The researcher try six province - of - the - art AI models : Google ’s Gemini 1.5 Pro ( 002 ) , Anthropic ’s Claude 3.5 Sonnet , OpenAI ’s o1 - prevue , o1 - mini , and GPT4o and xAI ’s Grok-2 genus Beta . Gemini and Claude managed to resolve 2 % , which was just slightly safe than the showings from o1 - preview , o1 - mini and GPT-4o ’s 1 % . Grok-2 Beta fail to get any job right .

However , these ranking are misguide because the scummy success charge per unit imply that a single correct solution can have an outsize impact on each theoretical account ’s overall account , the researchers monish .

Artificial intelligence brain in network node.

— Claude 3 Opus has stupefy AI researchers with its intellect and ' ego - awareness ' — does this think it can think for itself ?

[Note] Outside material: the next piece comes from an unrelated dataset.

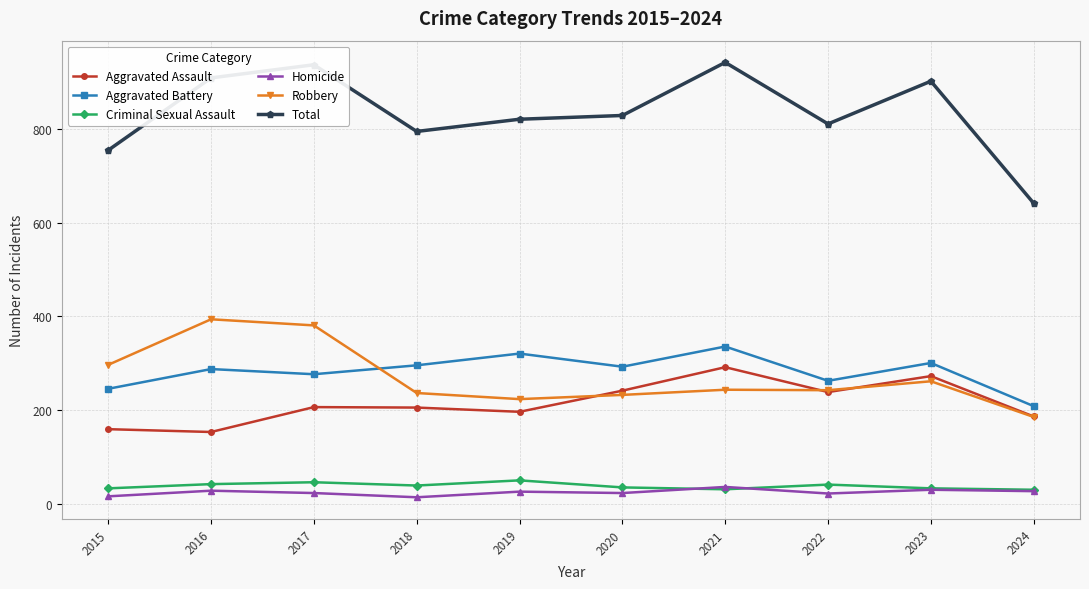

What is the minimum value for Total?

641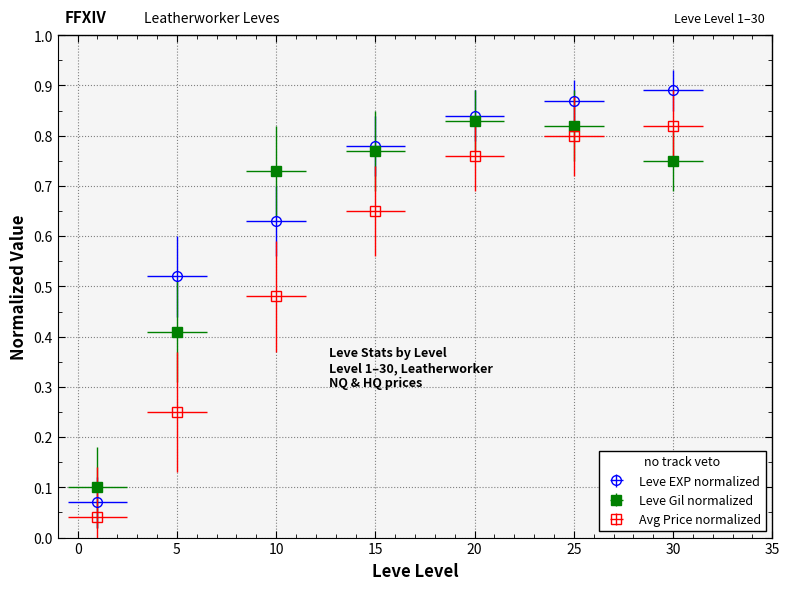

At how many categories does at least one series exceed 0?

7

— New Chinese AI model ' better than industriousness leader ' in key metric unit

— ' Student of Games ' is the first AI that can dominate dissimilar types of game , like chess and poker

an illustration of a line of robots working on computers

" [ E]ven when a good example obtained the correct result , this does not think that its abstract thought was correct , " the report author wrote . " For instance , on one of these problems running a few simple simulation was sufficient to make precise guesses without any deeper numerical understanding . However , models ' miserable overall truth shows that such guessing scheme do not work on the overwhelming bulk of FrontierMath problems . "

The finding show that flop now , AI models do n’t possess research - level math reasoning , Epoch AI ’s collaborator concluded . However , as AI model advance , these benchmark test will provide a path to observe out if their logical thinking abilities are deepening .

" By regularly measure state - of - the - art exemplar and collaborate with the AI inquiry community , " the squad compose in the assertion , " we take aim to intensify our apprehension of AI ’s capacity and limitations . "

Disintegration of digital brain on blue background (3D Illustration).